To do:
Look through the data below and extract, unchanged, the lines from the one that contains "To monitor and" to the one that contains "Initial capacity", both included.

[Exercise materials]

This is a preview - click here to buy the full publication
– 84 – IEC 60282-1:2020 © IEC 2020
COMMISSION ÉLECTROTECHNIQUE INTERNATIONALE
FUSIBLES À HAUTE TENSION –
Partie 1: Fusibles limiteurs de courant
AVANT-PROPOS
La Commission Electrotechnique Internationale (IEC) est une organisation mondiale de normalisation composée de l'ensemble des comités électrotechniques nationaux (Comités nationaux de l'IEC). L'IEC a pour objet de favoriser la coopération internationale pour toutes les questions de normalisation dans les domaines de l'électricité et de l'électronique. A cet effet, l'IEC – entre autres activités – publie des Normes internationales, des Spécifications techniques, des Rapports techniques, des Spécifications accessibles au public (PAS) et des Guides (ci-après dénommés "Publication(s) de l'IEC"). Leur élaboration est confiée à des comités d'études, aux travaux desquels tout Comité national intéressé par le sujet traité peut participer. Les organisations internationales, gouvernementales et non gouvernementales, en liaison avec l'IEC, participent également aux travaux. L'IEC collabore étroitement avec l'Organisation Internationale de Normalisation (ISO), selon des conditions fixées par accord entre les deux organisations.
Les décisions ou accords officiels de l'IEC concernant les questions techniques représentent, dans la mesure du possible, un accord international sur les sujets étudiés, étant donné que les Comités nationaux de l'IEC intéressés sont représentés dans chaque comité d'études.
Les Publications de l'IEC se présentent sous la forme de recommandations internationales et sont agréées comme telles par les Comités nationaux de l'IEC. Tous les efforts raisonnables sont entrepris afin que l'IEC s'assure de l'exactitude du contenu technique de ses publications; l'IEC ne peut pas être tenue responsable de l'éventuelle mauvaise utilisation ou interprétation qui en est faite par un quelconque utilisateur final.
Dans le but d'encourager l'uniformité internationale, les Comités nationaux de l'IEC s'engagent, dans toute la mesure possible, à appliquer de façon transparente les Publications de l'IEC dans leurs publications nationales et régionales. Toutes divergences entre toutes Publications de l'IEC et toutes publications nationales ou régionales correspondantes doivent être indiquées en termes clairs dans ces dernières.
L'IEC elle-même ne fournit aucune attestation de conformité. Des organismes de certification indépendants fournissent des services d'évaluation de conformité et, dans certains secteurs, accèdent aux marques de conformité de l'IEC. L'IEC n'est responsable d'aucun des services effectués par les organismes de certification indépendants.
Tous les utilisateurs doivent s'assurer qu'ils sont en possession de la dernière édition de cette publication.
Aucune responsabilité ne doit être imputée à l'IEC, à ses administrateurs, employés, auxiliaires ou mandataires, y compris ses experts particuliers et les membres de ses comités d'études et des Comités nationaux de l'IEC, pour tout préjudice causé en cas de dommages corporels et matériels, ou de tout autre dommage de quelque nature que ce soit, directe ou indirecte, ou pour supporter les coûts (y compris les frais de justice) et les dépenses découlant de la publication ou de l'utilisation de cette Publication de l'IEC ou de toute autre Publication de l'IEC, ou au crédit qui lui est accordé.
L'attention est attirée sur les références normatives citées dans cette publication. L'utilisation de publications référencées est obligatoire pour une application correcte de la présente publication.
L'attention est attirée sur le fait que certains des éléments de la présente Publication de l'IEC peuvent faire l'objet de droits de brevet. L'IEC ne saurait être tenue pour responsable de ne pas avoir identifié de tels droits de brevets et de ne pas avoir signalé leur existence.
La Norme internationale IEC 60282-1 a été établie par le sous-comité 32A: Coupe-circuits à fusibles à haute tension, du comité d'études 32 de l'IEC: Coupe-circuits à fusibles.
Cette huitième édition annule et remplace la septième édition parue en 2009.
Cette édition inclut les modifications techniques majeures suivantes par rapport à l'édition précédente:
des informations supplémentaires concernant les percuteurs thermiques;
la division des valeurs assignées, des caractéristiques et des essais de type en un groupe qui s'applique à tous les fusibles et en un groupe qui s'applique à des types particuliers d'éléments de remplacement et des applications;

[/Exercise materials]
[Exercise materials]

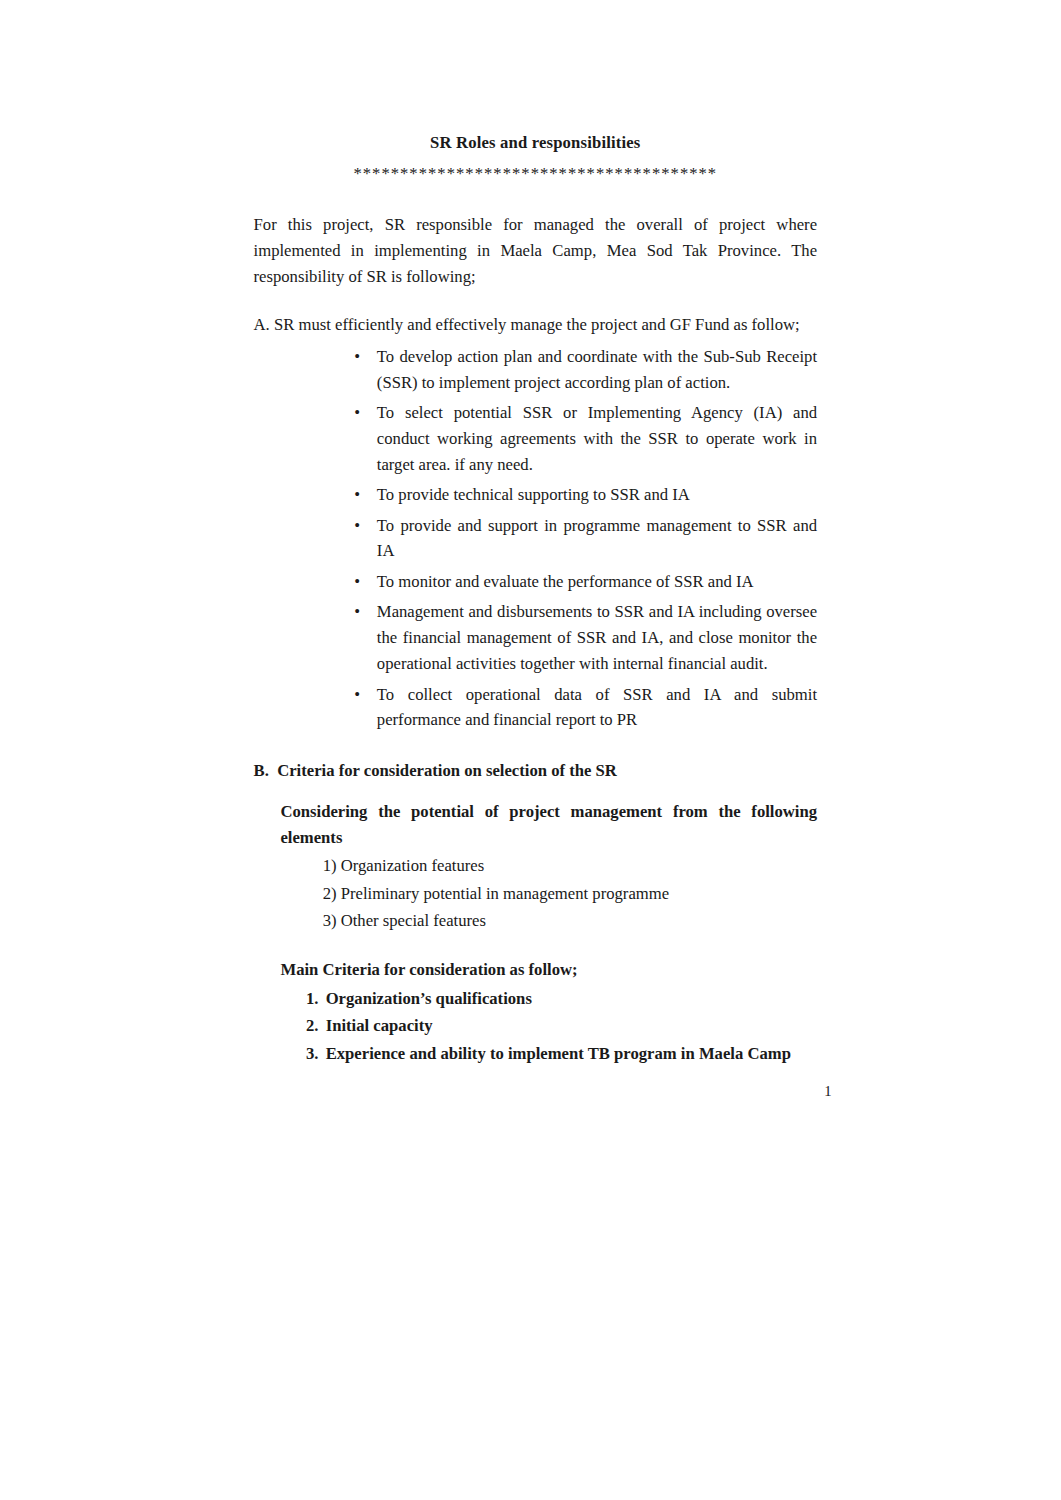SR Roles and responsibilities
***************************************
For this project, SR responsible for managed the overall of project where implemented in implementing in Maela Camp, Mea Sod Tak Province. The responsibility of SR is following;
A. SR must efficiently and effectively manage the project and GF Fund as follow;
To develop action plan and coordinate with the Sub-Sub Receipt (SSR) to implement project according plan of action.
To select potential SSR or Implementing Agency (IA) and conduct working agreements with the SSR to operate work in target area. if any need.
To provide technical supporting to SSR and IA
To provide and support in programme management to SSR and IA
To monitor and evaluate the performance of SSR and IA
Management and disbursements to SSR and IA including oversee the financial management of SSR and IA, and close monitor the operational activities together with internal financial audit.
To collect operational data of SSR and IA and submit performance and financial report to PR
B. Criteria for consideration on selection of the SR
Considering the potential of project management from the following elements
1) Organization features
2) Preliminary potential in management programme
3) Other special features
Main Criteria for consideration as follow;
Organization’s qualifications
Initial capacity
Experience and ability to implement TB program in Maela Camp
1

[/Exercise materials]
[Exercise materials]

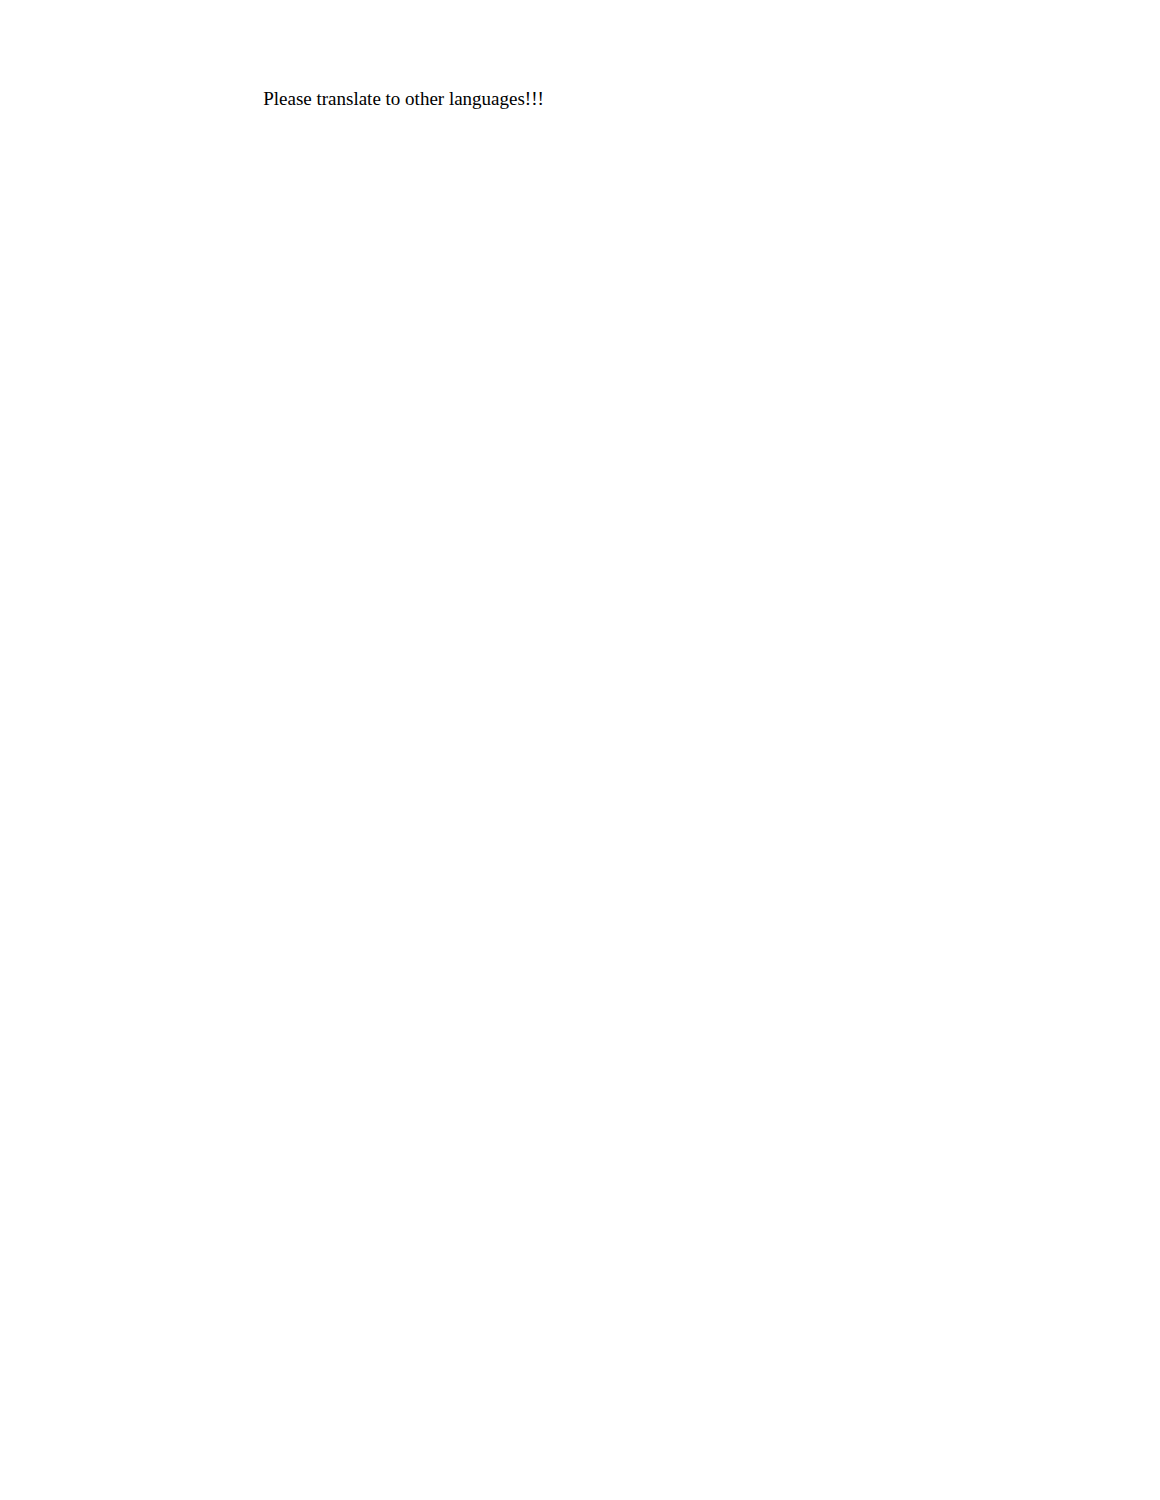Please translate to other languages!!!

[/Exercise materials]

Expected output:
To monitor and evaluate the performance of SSR and IA
Management and disbursements to SSR and IA including oversee the financial management of SSR and IA, and close monitor the operational activities together with internal financial audit.
To collect operational data of SSR and IA and submit performance and financial report to PR
B. Criteria for consideration on selection of the SR
Considering the potential of project management from the following elements
1) Organization features
2) Preliminary potential in management programme
3) Other special features
Main Criteria for consideration as follow;
Organization’s qualifications
Initial capacity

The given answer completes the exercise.